# ka pull out of an 89 240sx



## 240droptop (Nov 28, 2004)

Does anyone have a write up or a walkthrew in pulling a ka24e out of an 89 240sx thanks


----------



## Biscuit (Mar 5, 2005)

Haynes manual


----------



## bridrive55 (Aug 26, 2004)

I've done it. What do you need to know? Here's the general run-down.
*Prepare Car* 
Remove winshield washer sprayers and line. 
Remove hood. 
I removed my bumper too, and that made it easier, because I was completely reworking the front end of the car. If you aren't replacing the radiator or installing an intercooler, you can leave the bumper in place. There is a risk of crushing it with the engine hoist, however, so I would remove it.
Depressurize fuel system by removing the fuel pump fuse and turning the engine on. The engine will combust the fuel from the fuel lines, then it will die. Then the fuel lines are depressurized.
Raise and support vehicle.
*Remove drivetrain components* 
You need to drop the driveshaft. With the vehicle raised and fully supported (be as safe as you can be... I used 4 pairs of jackstands), apply the parking brake to its highest position. This will keep the driveshaft from turning. Remove the driveshaft from the differential. There are 4 bolts. Remove the driveshaft cradle. Drop the back end of the driveshaft, back it out of the transmission.
*Remove subsystem components* 
Remove the fuel lines from the fuel rail. Remove the A/C hoses from the firewall, if present. Remove the upper and lower wire harnesses. Disconnect the two throttle linkages from the throttle body. Remove the intake piping.
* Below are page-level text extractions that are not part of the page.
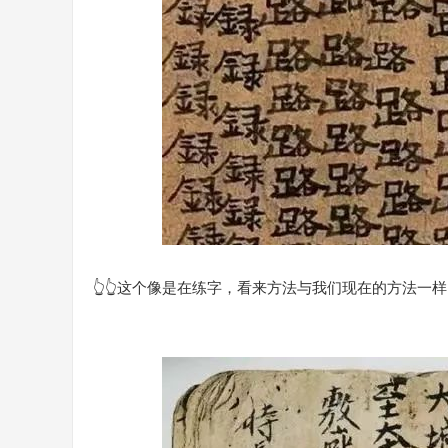
👆👆这个像是在练字，看来方法与我们现在的方法一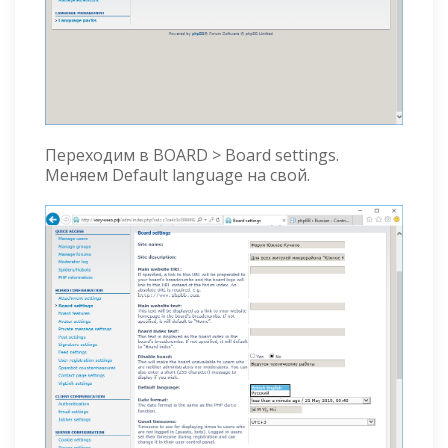
Переходим в BOARD > Board settings.
Меняем Default language на свой.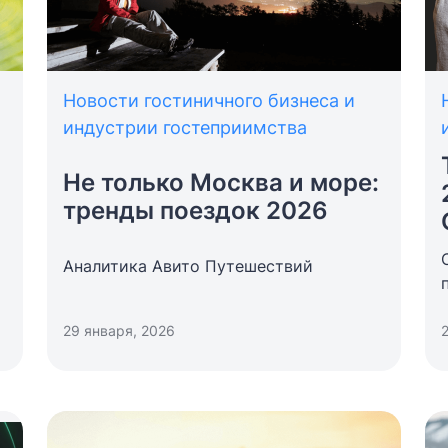
Новости гостиничного бизнеса и
индустрии гостеприимства
Не только Москва и море:
тренды поездок 2026
Аналитика Авито Путешествий
29 января, 2026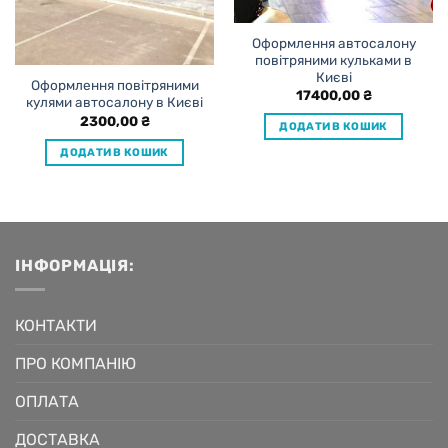
Оформлення автосалону
повітряними кульками в
Києві
Оформлення повітряними
17400,00
₴
кулями автосалону в Києві
2300,00
₴
ДОДАТИ В КОШИК
ДОДАТИ В КОШИК
ІНФОРМАЦІЯ:
КОНТАКТИ
ПРО КОМПАНІЮ
ОПЛАТА
ДОСТАВКА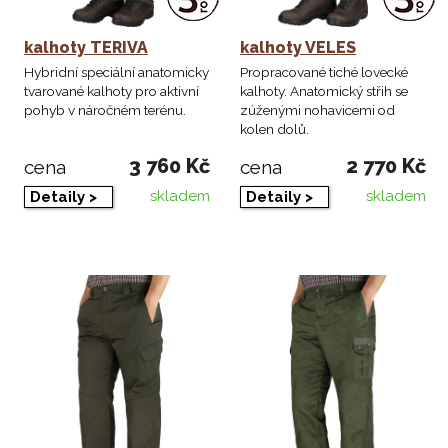
kalhoty TERIVA
kalhoty VELES
Hybridní speciální anatomicky
Propracované tiché lovecké
tvarované kalhoty pro aktivní
kalhoty. Anatomický střih se
pohyb v náročném terénu.
zúženými nohavicemi od
kolen dolů.
3 760 Kč
2 770 Kč
cena
cena
skladem
skladem
Detaily >
Detaily >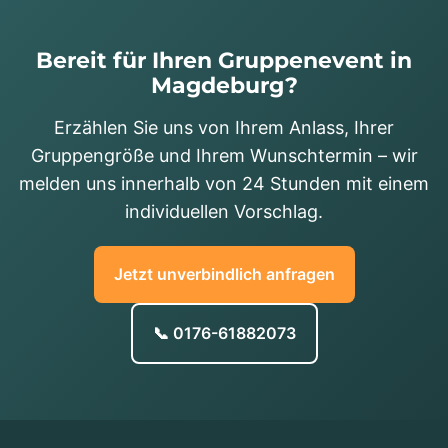
Bereit für Ihren Gruppenevent in
Magdeburg?
Erzählen Sie uns von Ihrem Anlass, Ihrer
Gruppengröße und Ihrem Wunschtermin – wir
melden uns innerhalb von 24 Stunden mit einem
individuellen Vorschlag.
Jetzt unverbindlich anfragen
📞 0176-61882073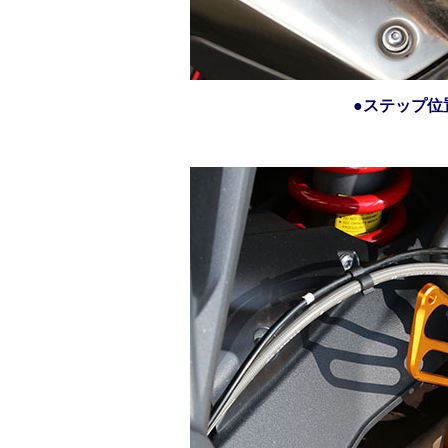
●ステップ位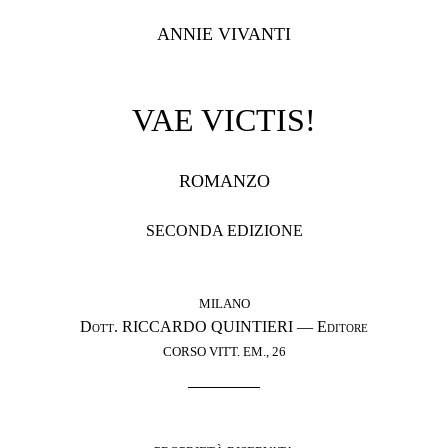
ANNIE VIVANTI
VAE VICTIS!
ROMANZO
SECONDA EDIZIONE
MILANO
Dott.
RICCARDO QUINTIERI —
Editore
CORSO VITT. EM., 26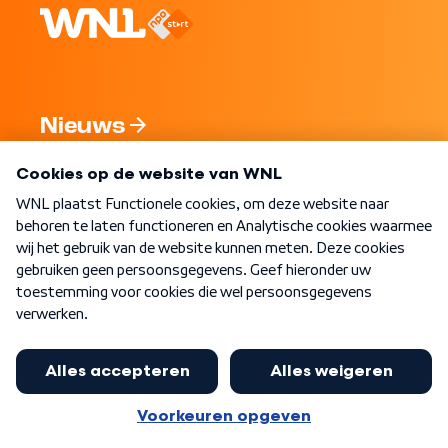
Nieuws
Programma's
Over WNL
Nieuwsbrief
Word Lid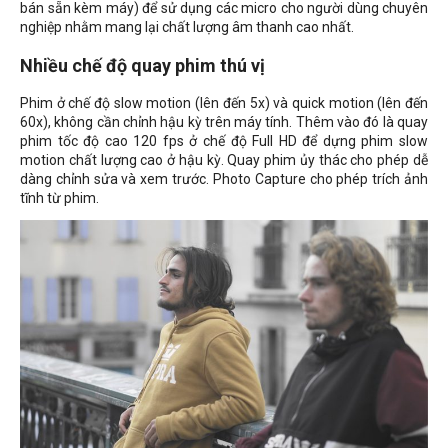
bán sẵn kèm máy) để sử dụng các micro cho người dùng chuyên
nghiệp nhằm mang lại chất lượng âm thanh cao nhất.
Nhiều chế độ quay phim thú vị
Phim ở chế độ slow motion (lên đến 5x) và quick motion (lên đến
60x), không cần chỉnh hậu kỳ trên máy tính. Thêm vào đó là quay
phim tốc độ cao 120 fps ở chế độ Full HD để dựng phim slow
motion chất lượng cao ở hậu kỳ. Quay phim ủy thác cho phép dễ
dàng chỉnh sửa và xem trước. Photo Capture cho phép trích ảnh
tĩnh từ phim.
Remove all vaccuum lines that aren't part of the engine itself (vaccuum lines that go through across the top of the radiator shroud) and the charcoal box. Disconnect the exhaust manifold from the exhaust piping. Drain coolant, remove all radiator hoses. Disconnect power steering hoses.
*Disconnect transmission from engine, lift engine* 
Remove the transmission crossmember. Remove the clutch slave cylinder from the transmission. You should already have removed the lower wiring harness from the engine, so just snake it down to where it attaches to sensors in the transmission, and set it out of the way of the engine. Remove all the bolts that can be accessed from beneath the car and from the engine bay. I was able to get all but 2 with dogbone wrenches. The engine will need to be supported 2-4" to access the last 2 bolts. Connect the engine hoist to the engine wherever you should chose to do so. Truth be told, I just hooked a chain around the intake manifold. Affixing a chain to bolts at the front and back of the motor is probably a better idea. Tighten the engine hoist to remove some of the weight from the engine mounts. Fully remove the exhaust side engine mount from the car, and remove the intake side engine mount nut. Now you can raise the engine 2-4", and the transmission will drop. Slide a jack or 2 trusted friends under the transmission, and remove the last bolts. The transmission can now be backed off of the engine and removed. Everything should now be free of the engine as it rests on the hoist. Check for any more hoses or wires that are connected to anything outside of the motor, and remove the engine.

Good luck!
-Brian


----------



## sunnydet90 (Sep 10, 2004)

bridrive55 said:


> I've done it. What do you need to know? Here's the general run-down.
> *Prepare Car*
> Remove winshield washer sprayers and line.
> Remove hood.
> ...


 x 2 but one thing you dont need to take the drive shaft out just unbolt the tranny from the motor this will save you 2+ hours of bitching. I've done the engine take out with mine 3 times in a week so its an easy job last time i took the motor out i had it ready to pull in 45 mins. another thing is the bolt behind the head on the tranny is a bit of a tight fit. and its a lil pain to get the exhaust manifold unbolted from the down pipe but this will make an easy take out but make sure you get the plugs from the transmission unhooked and there is a plug underneath the engine that goes to the power steering line unplug it or you'll pull the wires from the plug when you raise the motor. there are 2 wiring harnesses on the motor one that controls the fuel and sensors and whatnot and you have another underneath thats running from the starter and alternator there are 3 ways to go about removing the bottom harness. i've done both you can either A. unhook the wires from the alternator and starter themselves B. unhook the harness from the fuse box located on the passenger side of the engine bay C. just take the starter and alternator off completely. Also whatever you do watch those power steering lines below the motor they are extremely important and not cheap to replace. as for the top wiring harness basically just unplug everything you see and take the harness and lay it over the side of the fender. i would also recommend unplugging the ECU also to keep from frying fuses and or the ecu itself. PS lines going to the pump do have to come off as do AC lines. no worries bout the clutch lines or anything else but much luck to you as you embark into this project.

Don


----------